I didn’t mean to embark on all that. I meant to write a ponderously gallant letter to a vanished flame, and to say, come back to us, come and see us, come and
talk.
There’s a pilot programme of a TV game guessing literary quotations being made—and as always, they’re desperately short of any women who know any quotations—now you aren’t a famous writer or anything but you
are
quick-witted and presentable and you know a hell of a lot of quotations—so if you find yourself in London for a bit—give me a ring, I know the producer.

I am told you have a son. What a responsibility. I’m not sure I shall ever be fit to undertake it.

Look after yourself. Write to me. Whilst language is still a valid means of communication.

My love and homage,
Wilkie

Dear Frederica,

I have only just learned that you have a son, so am writing belatedly to congratulate you, and hope you are happy—you vanished rather suddenly from our midst.
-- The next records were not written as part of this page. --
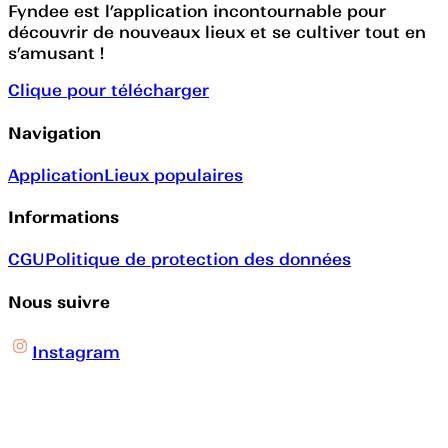
Fyndee est l’application incontournable pour
découvrir de nouveaux lieux et se cultiver tout en
s’amusant !
Clique pour télécharger
Navigation
Application
Lieux populaires
Informations
CGU
Politique de protection des données
Nous suivre
Instagram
I think of you often, and do hope you are happy.

As for me, I work in educational television, producing little scenes from various plays and analyses of them. It’s not wholly satisfactory, because one never gets to grips with a complete play, and even as teaching it isn’t satisfactory because I never see the children I am addressing, but it is a pleasant enough life, and my colleagues and the actors I meet are agreeable, and so it goes on. I am not writing at present, though I have one or two ideas, both for television plays and for the theatre.
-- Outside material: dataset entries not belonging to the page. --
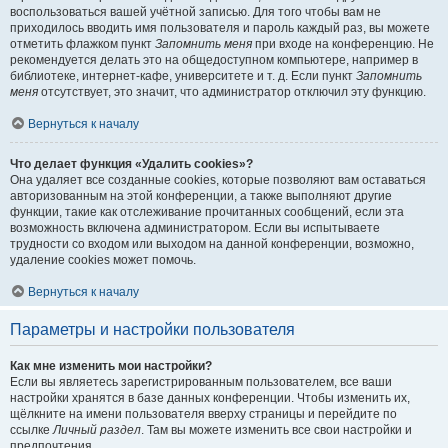
воспользоваться вашей учётной записью. Для того чтобы вам не
приходилось вводить имя пользователя и пароль каждый раз, вы можете
отметить флажком пункт
Запомнить меня
при входе на конференцию. Не
рекомендуется делать это на общедоступном компьютере, например в
библиотеке, интернет-кафе, университете и т. д. Если пункт
Запомнить
меня
отсутствует, это значит, что администратор отключил эту функцию.
Вернуться к началу
Что делает функция «Удалить cookies»?
Она удаляет все созданные cookies, которые позволяют вам оставаться
авторизованным на этой конференции, а также выполняют другие
функции, такие как отслеживание прочитанных сообщений, если эта
возможность включена администратором. Если вы испытываете
трудности со входом или выходом на данной конференции, возможно,
удаление cookies может помочь.
Вернуться к началу
Параметры и настройки пользователя
Как мне изменить мои настройки?
Если вы являетесь зарегистрированным пользователем, все ваши
настройки хранятся в базе данных конференции. Чтобы изменить их,
щёлкните на имени пользователя вверху страницы и перейдите по
ссылке
Личный раздел
. Там вы можете изменить все свои настройки и
предпочтения.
The most interesting thing that has happened to me is an invitation to be part of a Government Enquiry into the teaching of Language. We have had our first Meeting—we are chaired by an anthropologist who seems reasonable enough so far, and are a mixed bag of well-meaning persons—teachers, linguists, writers, broadcasters, a forensic psychologist and a physicist. We have a heavy programme planned of visits to schools and colleges, and huge heaps of Evidence are already coming in to be studied with care. I have written to yr. father asking him to give his views. He is the best teacher I have ever worked with, or met, and his mixture of down-to-earth practicality and high ideals is what we need, I think. Professor Wijnnobel, the NYU Vice-Chancellor, is one of us, tho’ he is not the Chairman—as he is a grammarian, it was felt he might be too
parti-pris
I suppose to weave conflicting views together.